Вошедший актер поздоровался со всеми, обращаясь к Сеновину:
– Извините, Юрий Ксенофонтович, что побеспокоил. Монин надоел нам всем.
Сеновин помолчал минуту, сжимая пальцы в кулаки, потом резко спросил актера:
– Беспокоитесь, Константин Вениаминович, что Монин не утвердил вас на роль Ромео?
Как я понял минуту позднее, реплика худрука оказалась напрасной. Иногда, думаю, стоит помолчать и не раздражать своими репликами публику.
Елизавета Семеновна недовольно воскликнула:
– Вы почему моего мужа не уважаете? Обижаете его?
– Ничего подобного.
– Как же? Он более пятнадцати лет играл Ромео!
– То есть, если более полувека он играл Ромео, – насмешливо заключил Сеновин, – значит, еще полвека его играть будет?
Константин Вениаминович не расслышал слов худрука и спросил жену:
– Меня утвердили на роль Ромео?
Я усмехнулся, шепча Незамыслову:
– Интересно, как еще такие актеры играют…
– Гм, помнят старые роли…
А Константин Вениаминович переспросил жену:
– Меня утвердили на роль Ромео?
– Нет и еще раз нет! Ты больше не будешь играть Ромео! – крикнула Елизавета Семеновна в ухо глуховатого мужа, чтобы тот услышал.
Константин Вениаминович, наконец, понял, что происходит, и схватился за сердце, охая:
– Ой, что тут творится!.. Ой!.. Ведь я работаю здесь более полувека, зачем так со мной поступать?! Я играть хочу по – прежнему!
– И я тоже играть хочу по – прежнему! – вторила ему Елизавета Семеновна, плача.
– Молодые люди, – обратилась к Бормотовским Евгения Павловна, – вы для меня еще молодые… Вижу, что заслуженные старые актеры никому в театре не нужны… – Она сердито взглянула на помрачневшего Сеновина, потом продолжила: – Нехорошо получается, Юрий Ксенофонтович, очень нехорошо…

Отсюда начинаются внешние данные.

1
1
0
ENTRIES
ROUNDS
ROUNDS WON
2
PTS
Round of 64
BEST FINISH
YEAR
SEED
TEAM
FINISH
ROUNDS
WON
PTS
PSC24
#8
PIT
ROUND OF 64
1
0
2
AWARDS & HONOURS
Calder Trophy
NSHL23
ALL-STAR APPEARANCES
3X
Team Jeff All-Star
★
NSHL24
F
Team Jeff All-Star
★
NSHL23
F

– Но, вы не понимаете… – начал Юрий Ксенофонтович, но его оборвала Евгения Павловна, говоря очень сурово:
– Да вы сначала послушайте старших!.. Да, молодость наша прошла, кстати, как и ваша, но разве актерское наше мастерство тоже улетучилось? Разве мы, старые заслуженные актеры, с множеством наград, стали хуже играть на сцене?!